Chwilę po tym jak Cam wyszedł skończyłam przepytywać Vinca. Miałam zamiar zacząć zaganiać świętą trójce do łóżek . 

- Shane, Tony, Dylan i Will szukamy piłeczek do piłkarzyków. Ile ich było? - zapytałam. Shane zaczął liczyć na paluszkach 

- 1,2,3,4 - liczył - 5! Było 5 piłeczek mamusiu!

- Nie ty debilu! Ich było 6! -skąd Tony zna takie słowa?

- Głąby jesteście piłek było 7. - Dylan dorzucił swoje 5 groszy.

Dobra mam tego dosyć.

- Chłopcy nie wolno nikogo obrażać, a tym bardziej rodzeństwa! -wtrąciłam 

- Will jak sądzisz, ile ich było?- kątem oka zauważyłam jak Vince przegląda instrukcję piłkarzyków 

- ja uważam, że było 9 piłek mamo - odpowiedział. Nagle kącik ust Vinca niezauważalnie się uniósł.

- Vince?

- Piłek było 10. Will był najbliżej. - odpowiedział- I przypominam o karze za obrażanie siebie nawzajem , którą wprowadził tata . - twarze Dylana i Tonego momentalnie się zmieniły - Szlaban na bajki i gry . Przez tydzień. 

- Nie.... 

- No więc chłopcy piłem mamy 4 musicie znaleźć jeszcze 6. - po 30 minutach znaleźliśmy wszystkie piłeczki.

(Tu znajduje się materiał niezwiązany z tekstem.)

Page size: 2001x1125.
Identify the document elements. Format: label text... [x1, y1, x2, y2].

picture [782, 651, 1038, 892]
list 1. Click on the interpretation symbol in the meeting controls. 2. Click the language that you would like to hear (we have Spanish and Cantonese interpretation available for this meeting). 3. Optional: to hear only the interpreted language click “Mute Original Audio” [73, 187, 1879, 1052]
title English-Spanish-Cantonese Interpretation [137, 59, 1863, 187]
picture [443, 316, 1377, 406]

W tym czasie zdążył przyjść Cam . Pomógł nam, lecz wyglądał jakby się stresował, lub martwił. Nie pytałam, nie chciałam naciskać. Kiedy wchodziliśmy po schodach Willowi buzia się nie zamykała.

- Tato, a wiesz, że Dylan i Tony mają szlaban ?

- tak ? A za co?

- Za to , że się obrażali! Tony Shana , a Dylan Tonego !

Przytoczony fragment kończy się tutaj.